Saturday, July 31, 2010

Day 49. Numbers 31-33

Again in chapter 31 of Numbers we have another example of the kind of total war of conquest the Israelites will wage in their conquest of Canaan. The intention is nothing short of genocide. When the triumphant Israelite warriors bring back the women and children of the slain Midianites, Moses, aware of the corrupting influence these captives will have upon the people, orders all the women who are not virgins and all the male children killed. Only virgins and female children are spared, in order to be given to Israelite men in what we would call "rape-marriages." We may be horrified by a story like this, but sadly we have not passed this stage in the moral development of our species. This is exactly the sort of thing that has happened in our own time in places like Bosnia and Darfur—rape being used as a weapon to demoralize and exterminate an enemy people.

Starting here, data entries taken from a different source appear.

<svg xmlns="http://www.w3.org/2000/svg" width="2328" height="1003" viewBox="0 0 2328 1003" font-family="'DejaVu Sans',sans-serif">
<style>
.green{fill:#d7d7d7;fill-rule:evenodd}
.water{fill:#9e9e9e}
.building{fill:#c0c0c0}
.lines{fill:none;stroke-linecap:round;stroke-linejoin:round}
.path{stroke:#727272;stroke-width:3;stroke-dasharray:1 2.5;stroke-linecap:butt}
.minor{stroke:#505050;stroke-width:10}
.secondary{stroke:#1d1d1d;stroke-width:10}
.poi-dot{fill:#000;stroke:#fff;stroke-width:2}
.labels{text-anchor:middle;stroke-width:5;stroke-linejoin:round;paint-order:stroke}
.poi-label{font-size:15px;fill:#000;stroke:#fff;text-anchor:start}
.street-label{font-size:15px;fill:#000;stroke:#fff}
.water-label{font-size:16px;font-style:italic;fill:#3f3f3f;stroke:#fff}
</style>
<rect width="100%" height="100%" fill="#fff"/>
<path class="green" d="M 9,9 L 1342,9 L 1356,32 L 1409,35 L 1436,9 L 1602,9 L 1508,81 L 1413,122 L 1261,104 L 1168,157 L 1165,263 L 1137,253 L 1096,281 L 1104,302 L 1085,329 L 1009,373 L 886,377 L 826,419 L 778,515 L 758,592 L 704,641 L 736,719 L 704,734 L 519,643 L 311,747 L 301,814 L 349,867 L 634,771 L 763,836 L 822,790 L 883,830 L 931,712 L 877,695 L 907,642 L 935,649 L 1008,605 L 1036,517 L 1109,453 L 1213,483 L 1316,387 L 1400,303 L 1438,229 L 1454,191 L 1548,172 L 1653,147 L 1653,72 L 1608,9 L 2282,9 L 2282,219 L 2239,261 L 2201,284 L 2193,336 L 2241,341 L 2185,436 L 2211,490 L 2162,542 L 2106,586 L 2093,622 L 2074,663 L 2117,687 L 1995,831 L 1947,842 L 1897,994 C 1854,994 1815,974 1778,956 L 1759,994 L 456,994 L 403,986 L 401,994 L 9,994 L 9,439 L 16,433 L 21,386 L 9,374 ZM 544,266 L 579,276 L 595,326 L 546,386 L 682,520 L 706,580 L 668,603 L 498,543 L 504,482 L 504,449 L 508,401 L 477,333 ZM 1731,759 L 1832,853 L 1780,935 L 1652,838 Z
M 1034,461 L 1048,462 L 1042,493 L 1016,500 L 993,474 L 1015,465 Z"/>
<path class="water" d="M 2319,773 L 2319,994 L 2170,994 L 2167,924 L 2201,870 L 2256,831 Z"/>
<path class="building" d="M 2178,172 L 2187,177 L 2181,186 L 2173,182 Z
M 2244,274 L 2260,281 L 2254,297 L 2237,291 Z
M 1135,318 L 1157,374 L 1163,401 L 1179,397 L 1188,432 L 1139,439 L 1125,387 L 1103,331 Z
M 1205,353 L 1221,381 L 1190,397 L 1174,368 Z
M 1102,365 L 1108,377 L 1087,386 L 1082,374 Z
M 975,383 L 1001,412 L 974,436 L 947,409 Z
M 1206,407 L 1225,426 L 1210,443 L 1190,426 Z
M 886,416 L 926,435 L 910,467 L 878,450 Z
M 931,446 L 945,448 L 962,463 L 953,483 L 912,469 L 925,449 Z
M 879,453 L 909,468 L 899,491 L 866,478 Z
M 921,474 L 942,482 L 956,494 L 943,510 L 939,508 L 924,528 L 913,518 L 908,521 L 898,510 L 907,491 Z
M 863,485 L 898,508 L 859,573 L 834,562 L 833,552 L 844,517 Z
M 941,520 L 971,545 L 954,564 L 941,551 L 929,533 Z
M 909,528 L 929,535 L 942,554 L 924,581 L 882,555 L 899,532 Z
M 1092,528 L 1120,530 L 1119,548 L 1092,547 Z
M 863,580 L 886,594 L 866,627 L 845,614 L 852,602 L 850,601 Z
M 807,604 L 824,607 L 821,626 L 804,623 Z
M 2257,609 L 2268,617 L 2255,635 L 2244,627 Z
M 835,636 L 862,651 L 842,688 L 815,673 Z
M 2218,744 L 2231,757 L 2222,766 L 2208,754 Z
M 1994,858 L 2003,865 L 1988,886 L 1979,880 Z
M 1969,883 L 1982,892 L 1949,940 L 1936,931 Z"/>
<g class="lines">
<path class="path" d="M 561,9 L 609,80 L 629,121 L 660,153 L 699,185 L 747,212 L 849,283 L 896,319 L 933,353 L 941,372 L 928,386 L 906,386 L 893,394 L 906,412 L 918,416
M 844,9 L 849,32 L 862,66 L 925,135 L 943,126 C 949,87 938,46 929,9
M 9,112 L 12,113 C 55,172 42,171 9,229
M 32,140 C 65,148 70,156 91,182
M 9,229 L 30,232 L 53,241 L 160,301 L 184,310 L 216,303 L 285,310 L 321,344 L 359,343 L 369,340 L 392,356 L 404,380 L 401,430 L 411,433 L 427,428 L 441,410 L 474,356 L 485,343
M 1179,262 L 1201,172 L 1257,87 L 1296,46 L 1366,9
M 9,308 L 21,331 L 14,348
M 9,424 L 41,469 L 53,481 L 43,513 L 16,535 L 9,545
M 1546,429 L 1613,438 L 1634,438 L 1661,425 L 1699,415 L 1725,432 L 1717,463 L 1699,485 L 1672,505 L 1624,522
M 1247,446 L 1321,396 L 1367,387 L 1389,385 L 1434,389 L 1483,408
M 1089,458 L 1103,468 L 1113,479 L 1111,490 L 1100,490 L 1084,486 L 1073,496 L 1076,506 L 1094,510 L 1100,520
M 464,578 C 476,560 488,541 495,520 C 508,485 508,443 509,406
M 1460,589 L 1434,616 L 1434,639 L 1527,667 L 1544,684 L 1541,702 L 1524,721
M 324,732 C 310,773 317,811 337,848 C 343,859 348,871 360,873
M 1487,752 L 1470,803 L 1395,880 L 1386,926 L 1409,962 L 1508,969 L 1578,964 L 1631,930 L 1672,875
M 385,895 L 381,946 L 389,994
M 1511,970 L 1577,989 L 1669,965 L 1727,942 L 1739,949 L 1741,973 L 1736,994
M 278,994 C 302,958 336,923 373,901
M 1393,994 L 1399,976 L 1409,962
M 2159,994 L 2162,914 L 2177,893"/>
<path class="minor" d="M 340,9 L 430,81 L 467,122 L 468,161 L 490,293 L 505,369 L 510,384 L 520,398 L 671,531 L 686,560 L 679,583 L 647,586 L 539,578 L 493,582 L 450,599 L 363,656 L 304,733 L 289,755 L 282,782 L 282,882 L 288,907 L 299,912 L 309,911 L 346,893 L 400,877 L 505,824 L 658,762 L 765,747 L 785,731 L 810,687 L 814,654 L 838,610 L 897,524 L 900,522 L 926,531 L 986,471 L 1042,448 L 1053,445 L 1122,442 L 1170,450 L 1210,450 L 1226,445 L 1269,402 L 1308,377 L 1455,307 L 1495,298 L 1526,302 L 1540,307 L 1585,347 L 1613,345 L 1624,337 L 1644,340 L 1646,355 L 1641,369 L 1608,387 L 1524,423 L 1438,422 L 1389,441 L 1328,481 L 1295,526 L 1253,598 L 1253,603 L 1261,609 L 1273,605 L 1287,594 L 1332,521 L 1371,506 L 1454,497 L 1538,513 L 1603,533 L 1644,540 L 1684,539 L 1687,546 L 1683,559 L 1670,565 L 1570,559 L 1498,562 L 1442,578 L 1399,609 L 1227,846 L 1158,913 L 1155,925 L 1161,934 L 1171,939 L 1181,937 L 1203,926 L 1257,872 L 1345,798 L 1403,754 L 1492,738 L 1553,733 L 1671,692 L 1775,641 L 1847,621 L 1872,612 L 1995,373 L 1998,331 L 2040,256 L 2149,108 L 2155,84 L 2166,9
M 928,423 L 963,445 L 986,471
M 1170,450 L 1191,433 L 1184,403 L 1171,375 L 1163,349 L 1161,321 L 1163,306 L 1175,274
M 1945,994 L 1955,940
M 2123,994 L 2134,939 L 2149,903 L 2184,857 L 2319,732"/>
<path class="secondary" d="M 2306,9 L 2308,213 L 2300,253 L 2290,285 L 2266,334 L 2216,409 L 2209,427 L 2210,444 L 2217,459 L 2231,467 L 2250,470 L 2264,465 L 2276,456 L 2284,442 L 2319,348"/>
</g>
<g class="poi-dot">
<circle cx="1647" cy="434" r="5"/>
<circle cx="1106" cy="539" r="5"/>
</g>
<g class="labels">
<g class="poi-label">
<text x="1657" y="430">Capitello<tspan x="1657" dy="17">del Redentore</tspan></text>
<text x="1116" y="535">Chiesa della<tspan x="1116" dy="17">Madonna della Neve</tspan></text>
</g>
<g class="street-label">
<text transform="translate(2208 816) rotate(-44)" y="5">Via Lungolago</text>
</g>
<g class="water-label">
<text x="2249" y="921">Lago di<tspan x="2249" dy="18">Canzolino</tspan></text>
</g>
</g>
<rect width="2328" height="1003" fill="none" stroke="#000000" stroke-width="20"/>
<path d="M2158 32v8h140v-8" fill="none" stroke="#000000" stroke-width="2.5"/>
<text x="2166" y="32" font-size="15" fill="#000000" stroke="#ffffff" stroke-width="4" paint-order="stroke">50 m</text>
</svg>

We are not likely to see narratives like this as neither heroic nor particularly interesting. But they demonstrate the LORD's call to his people to follow him "unreservedly" (32:11). When the tribes of Reuben and Gad want to remain on the far side of Jordan with their herds and their little ones, the Lord is angry with them (32:10) because they have been influenced by other, lesser considerations rather than giving him the uncompromising obedience he demands. They are distracted from their true purpose.
The call to unreserved obedience is a theme that we will see running through all of scripture. Sin is doing less than that call requires, and sin has consequences. In the conquest of Canaan, the Lord demands that the Israelites drive out the inhabitants of the land completely, and he delivers a dire a warning about what anything less than total compliance will mean. He says, "If you do not drive out the inhabitants of the land from before you, then those whom you let remain shall be as barbs in your eyes and thorns in your sides; they shall trouble you in the land where you are settling. And I will do to you as I thought to do to them" (33:55-56).
There is a thinly veiled threat in that last verse that will be played out later. Obedience brings blessing, but anything less than total obedience will have tragic consequences—this we will see played out in our continuing reading.